» Selected passage

Open nh2 opened 9 years ago

nh2 commented 9 years ago

I've taken some rough measurements of how long emokit_read_data_timeout and hemokit-dump's main loop take per iteration.

For this I modified:

int emokit_read_data_timeout(struct emokit_device* s, unsigned timeout)
{
    static uint64_t t_before = 0;
    struct timeval tv;
    gettimeofday(&tv, NULL);
    uint64_t t = ((uint64_t) tv.tv_sec)*1000000 + (uint64_t) tv.tv_usec;
    fprintf(stderr, "%lu\n", t - t_before);
    t_before = t;
    return hid_read_timeout(s->_dev, s->raw_frame, 32, timeout);
}

Results (times in microseconds):

emokit (gettimeofday) hemokit (getCurrentTime)
mean 7818.57 7662.45
std 410.32 725.25
std/mean ~5.2 % 9.5 %

So the distance between time measurements varies quite a bit more in Hemokit.

This wasn't measured properly though on the Hemokit side; for it to be a fair comparison, I should measure how long readEmotivRaw takes, not the time of a hemokit-dump loop.

nh2 commented 9 years ago

I also wonder where the variance in the C version comes from. Is the clock in the EEG not accurate or is it my system (USB, OS etc.) that is jittering?

nh2 commented 9 years ago

The device itself is probably accurate, see this Emotiv forum post.

If the jitter is from USB and cannot be fixed, then we should probably re-time properly the values before sending them to e.g. Openvibe (space them out so that they appear at proper 128 Hz).

If it's in the OS though, then doing this will not help because the jitter might as well re-appear in the socket communication between Hemokit and OpenVibe (0.7 ms is a LOT though, that is like Ethernet latency, we should be able to do better inside a computer...).

olorin commented 9 years ago

If the jitter is USB, why would hemokit's be greater than that of emokit? They're both using hidapi under the hood.

I'd be curious to see the distribution of the jitter, if the data's still readily available. I agree that instrumenting readEmotivRaw might shed some light on this; 0.3ms doesn't sound like excessive jitter when the TCP stack is involved as well.

nh2 commented 9 years ago

It seems like putting a threadDelay 4000 before HID.read can significantly reduce the jitter to 5.6 %.

» Input data
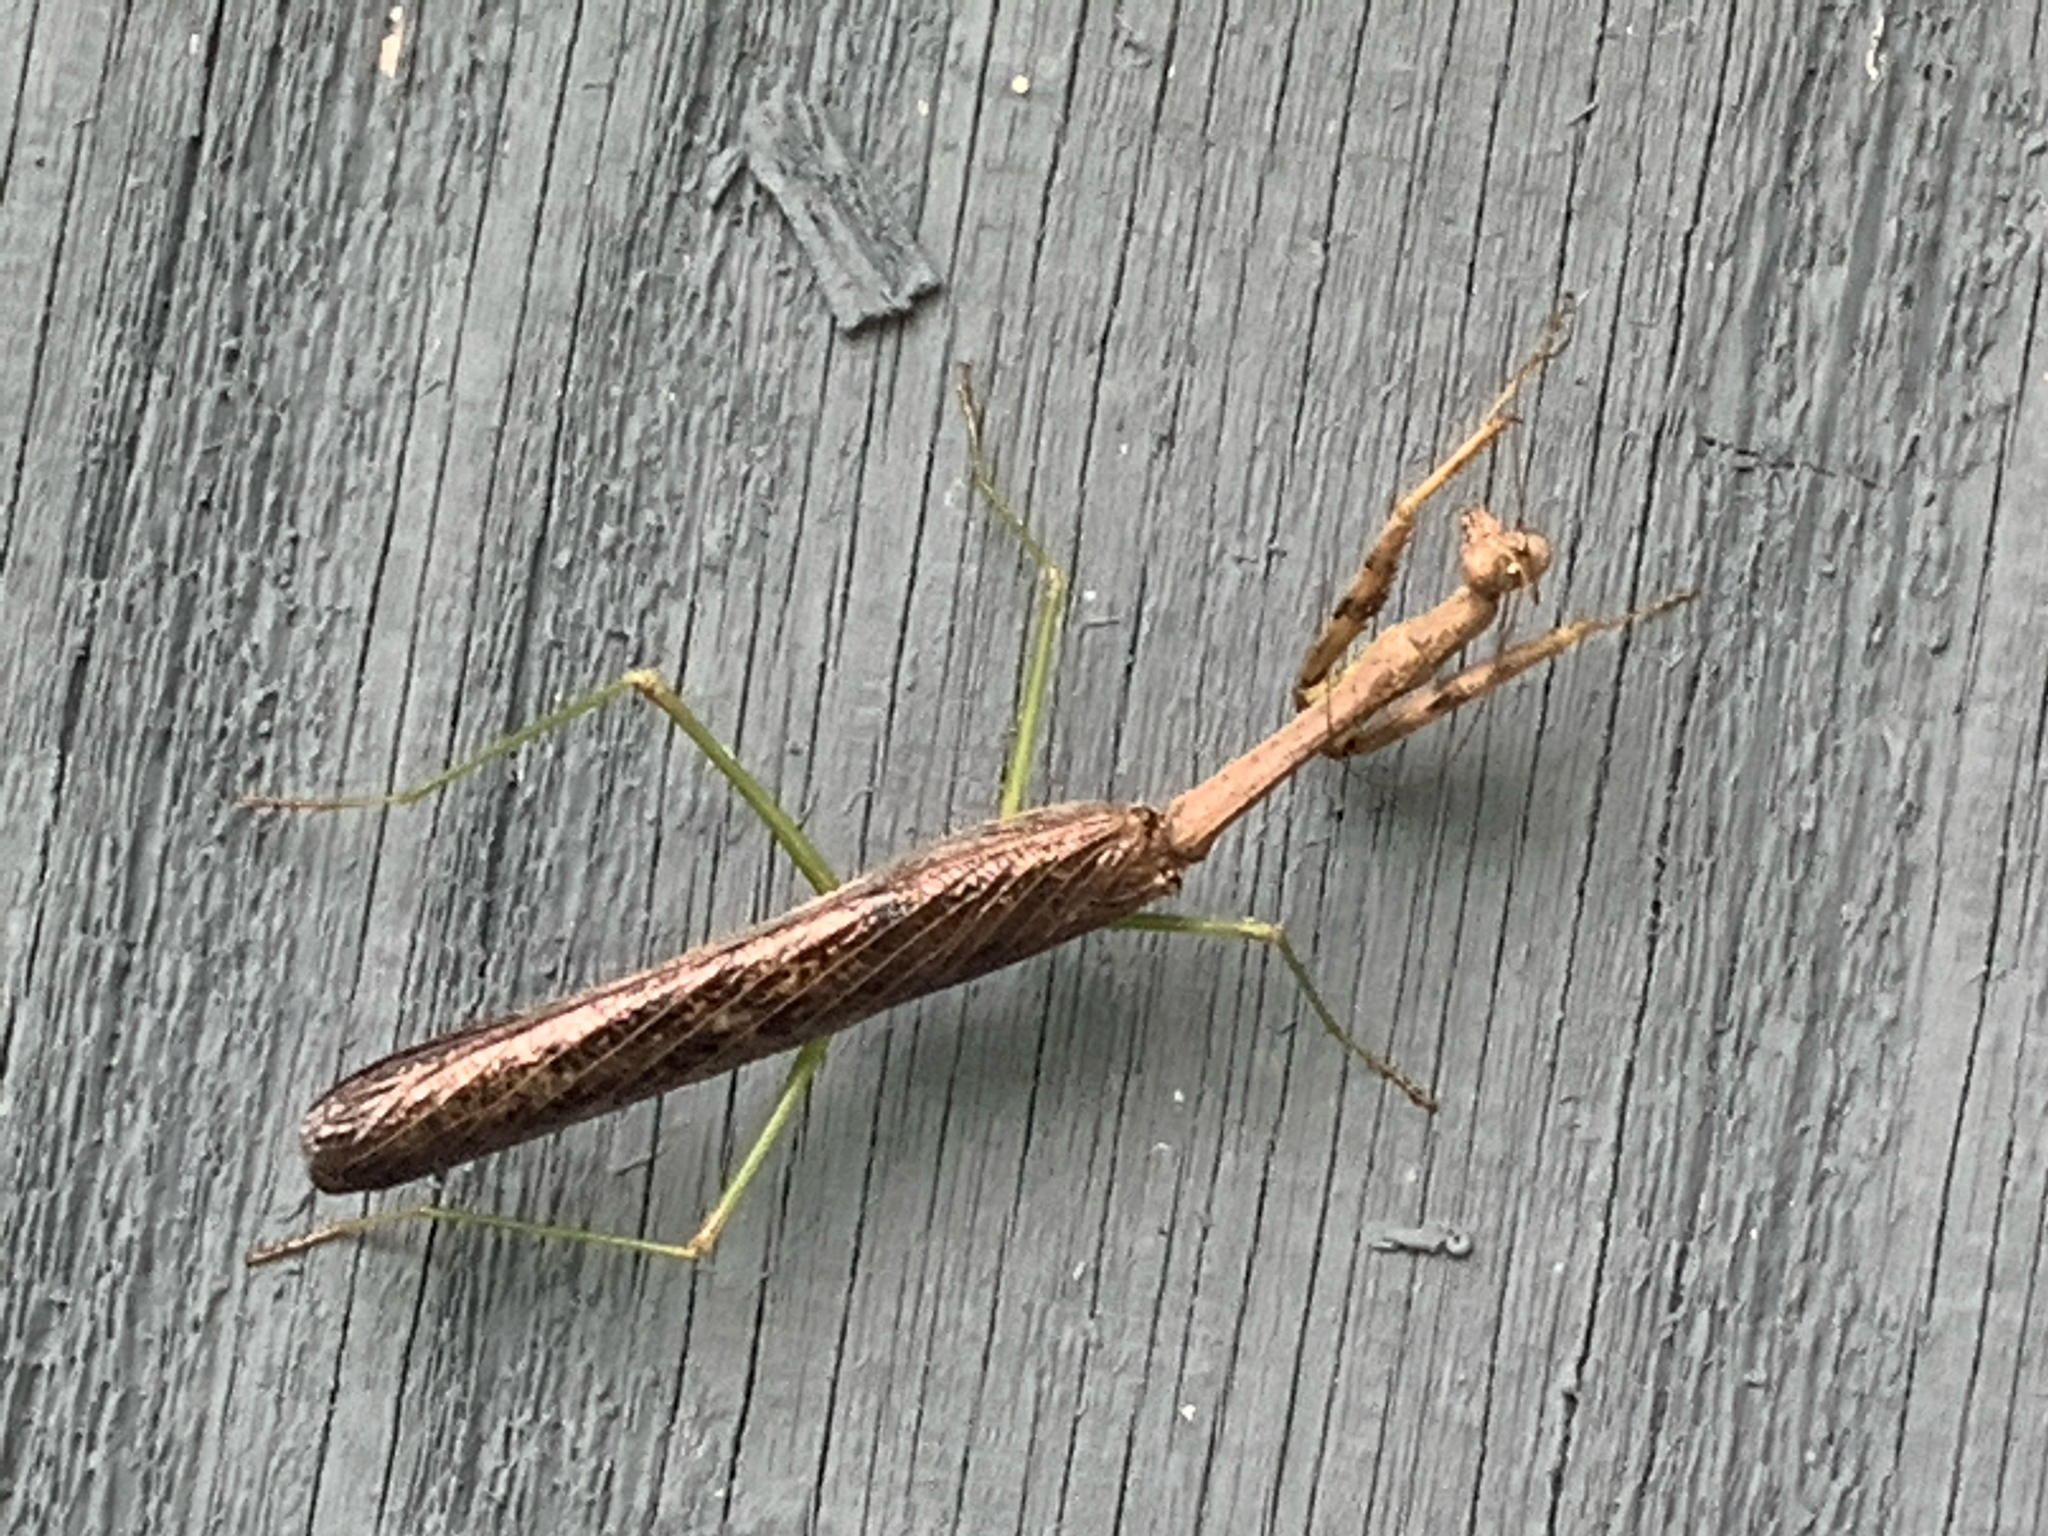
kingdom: Animalia
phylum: Arthropoda
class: Insecta
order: Mantodea
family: Mantidae
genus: Stagmomantis
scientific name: Stagmomantis carolina
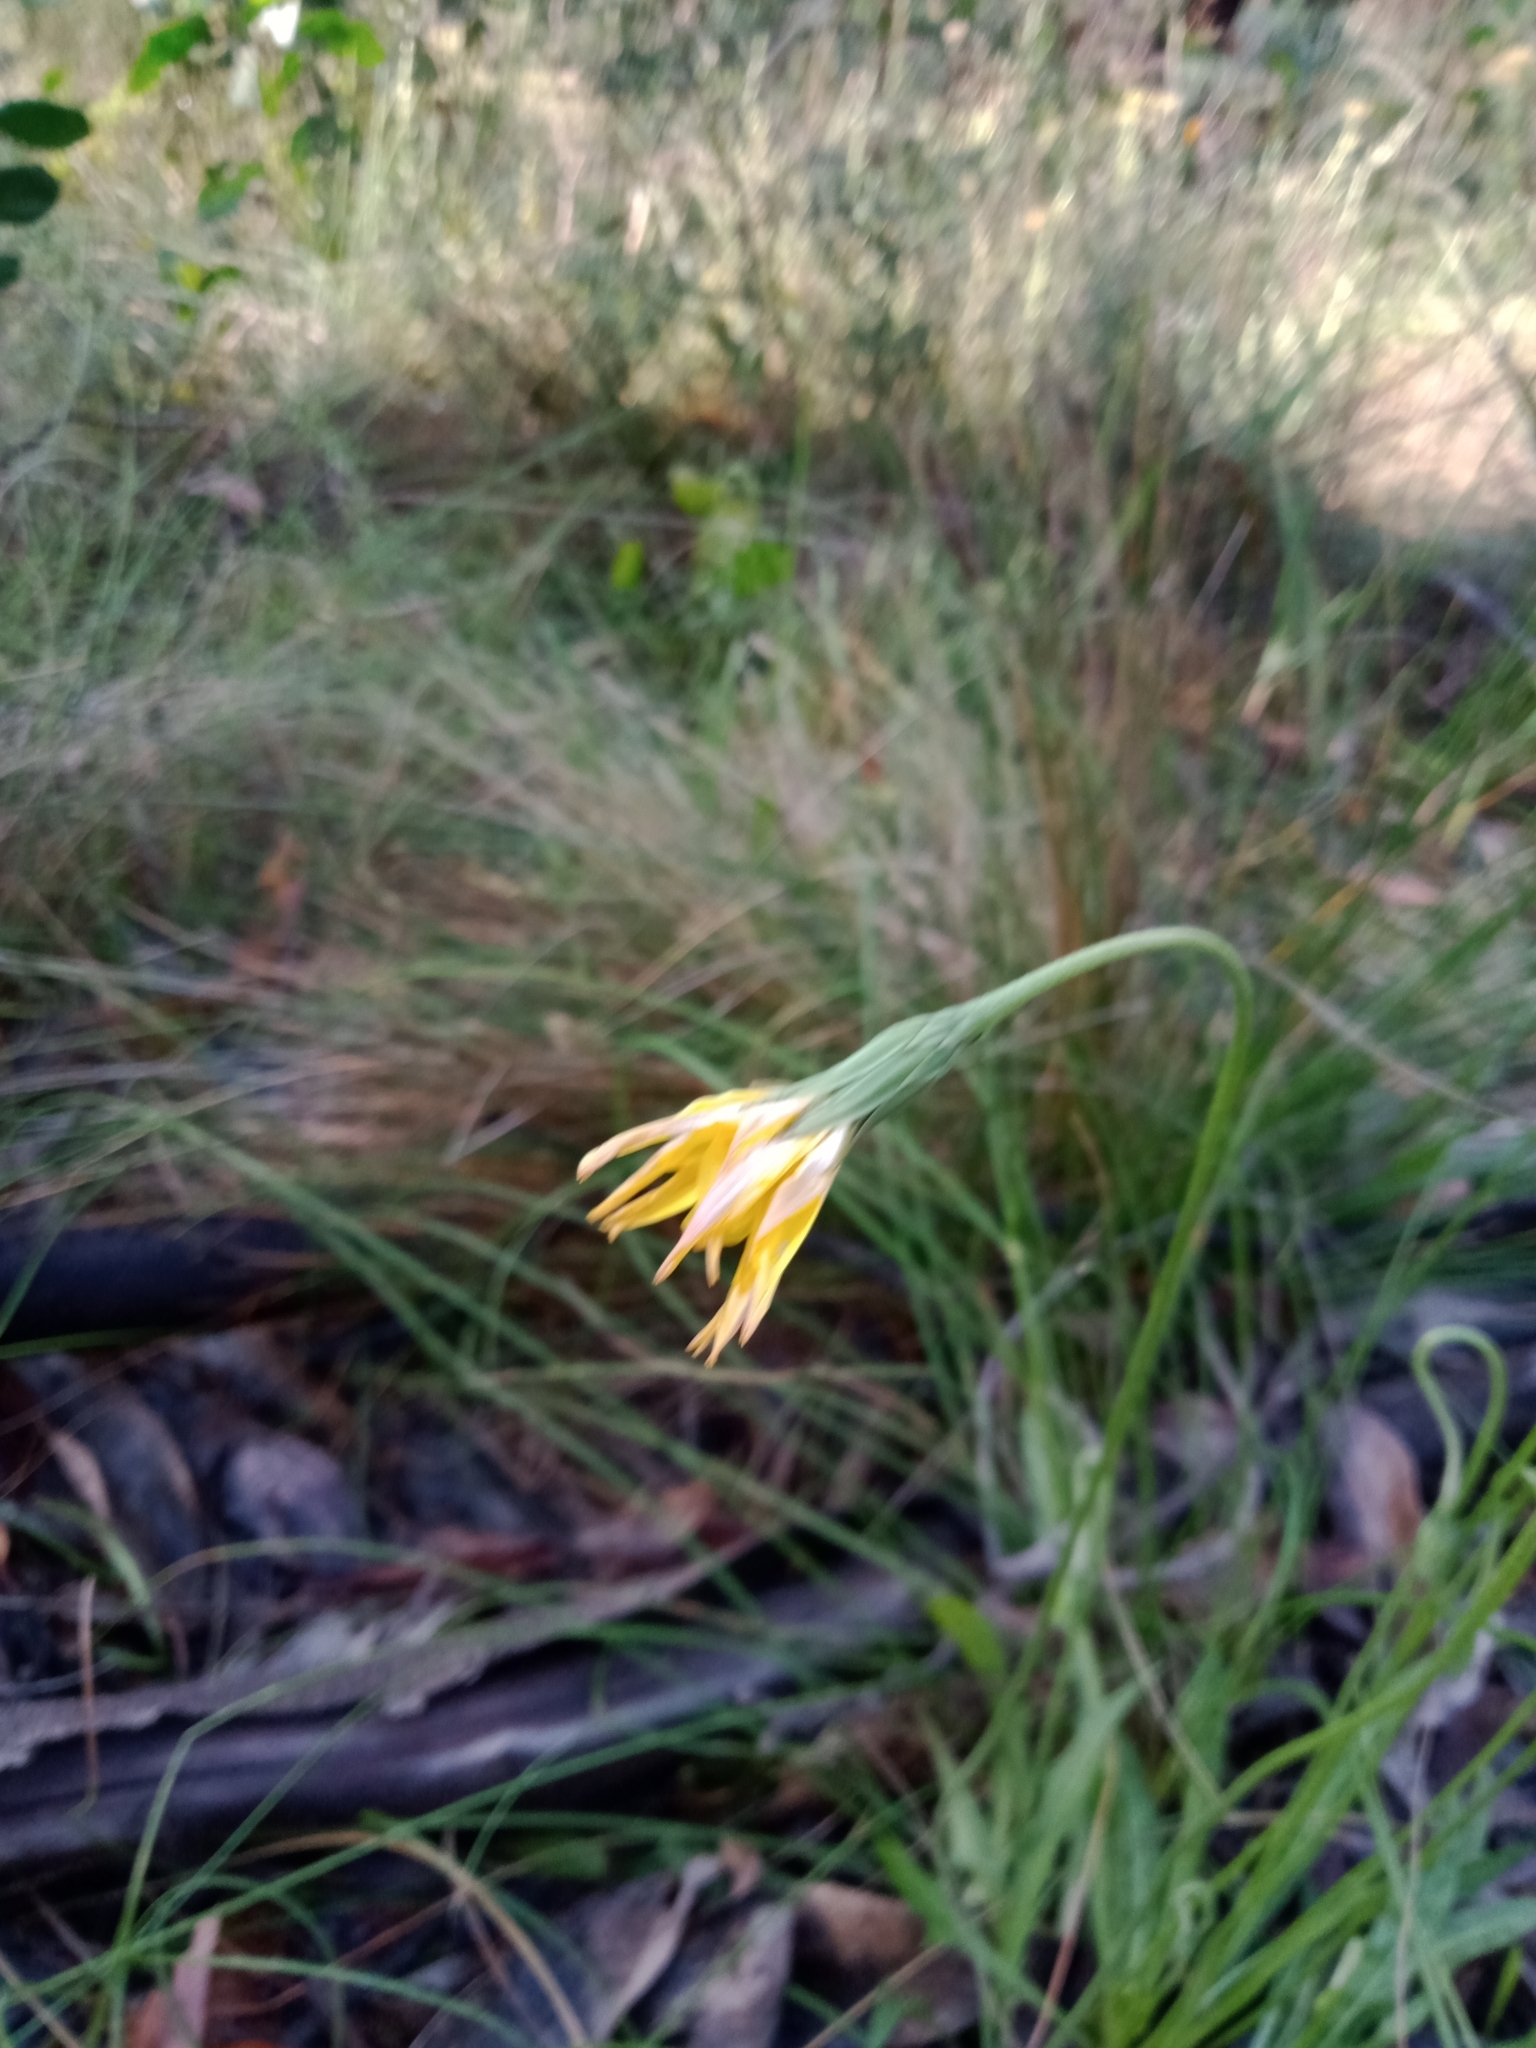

» Problems to work on
1) According to the jitter discussion, what do emokit and hemokit both use under the hood?
2) Return the passage of the jitter discussion from "I also wonder" up to and including "Emotiv forum post.".
The lines have nothing to do with the jitter discussion.

» Answers for this exercise
1) hidapi

2)
I also wonder where the variance in the C version comes from. Is the clock in the EEG not accurate or is it my system (USB, OS etc.) that is jittering?

nh2 commented 9 years ago

The device itself is probably accurate, see this Emotiv forum post.